Now let’s think about how policymakers could respond to a financial crisis.  From a backward-looking Taylor Rule perspective, the financial crisis is not something you’d want to keep in mind when setting policy; after all, its effects had not yet shown up in the price and output data.  At the same time, it was clearly a problem that could have a deflationary effect in the future, as it was associated with an increased demand for liquidity and a lower Wicksellian natural rate of interest.  So what can a Taylor Rule economist suggest?  From their perspective, the only solution is to deal directly with the banking problem.  It doesn’t show up in their interest rate equation, so it becomes a sort of “non-monetary factor’ which is reducing aggregate demand.  That is, a problem that cannot be addressed through ordinary monetary stimulus.  Thus the financial crisis seems like it is the “root cause” of our problems, precisely because the Fed doesn’t have a good way of using monetary policy to respond to the crisis.

From the perspective of a forward-looking NGDP targeter, a financial crisis is just one more factor that can lead to velocity shocks, and hence is something that should be offset with a change in the monetary base (or fed funds target) sufficient to keep expected NGDP growth on target (say around 5%.)  That’s not to say that the government might not want to do something about the banking crisis, after all it could have undesirable real effects even in a nominal economy expected to grow at 5%.  But those real effects would be much smaller than you might imagine, partly because much of the output collapse that has been attributed to banking problems is actually due falling NGDP, and partly because if NGDP was expected to grow at 5% then the banking problems would have only been a small fraction of what we actually observed.

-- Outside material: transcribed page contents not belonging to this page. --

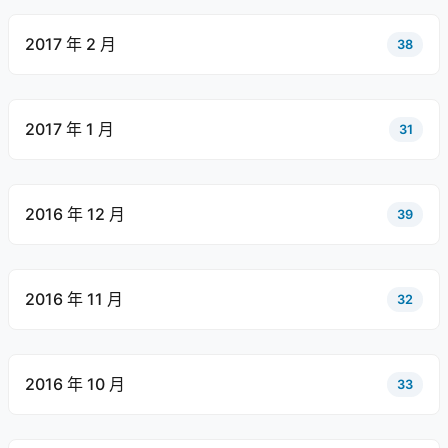
2017 年 2 月
38
2017 年 1 月
31
2016 年 12 月
39
2016 年 11 月
32
2016 年 10 月
33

Taylor’s mistake is nothing new, many prominent economists such as Irving Fisher, Herbert Simon and Milton Friedman once toyed with the idea of “100% money,” which is a banking system where bank deposits are 100% backed by reserves.  Under this system a banking crisis would not reduce the money multiplier.  Why were these free market-types led to such draconian regulatory proposals?  If you believe monetary policy should target the money supply, then you’d view a banking crisis as something that could shock the multiplier, and hence aggregate demand.  And if you didn’t want to give the Fed a lot of authority to try to fine tune the economy, then you’d do whatever seemed necessary in order to prevent banking crises from disturbing the monetary multiplier, so that the Fed could implement a simple, nondiscretionary policy rule for the monetary base.  You’d even be willing to pass a law banning fractional reserve banking.

Today most people think that 100% banking is a bad idea and that the Fed should offset shocks to the money multiplier by adjusting the monetary base.  I predict that we will eventually see the backward-looking Taylor Rule in the same light.  Instead of blindly following this sort of rule during a financial crisis, we should follow Svensson’s advice and set the money supply or the fed funds target at a level that is expected to hit the central bank’s policy objective.

BTW,  Fisher didn’t favor a money supply rule.  I presume he proposed the 100% banking idea because he feared the impact of excess reserve hoarding in a world where the monetary base was still constrained by the size of central bank gold stocks.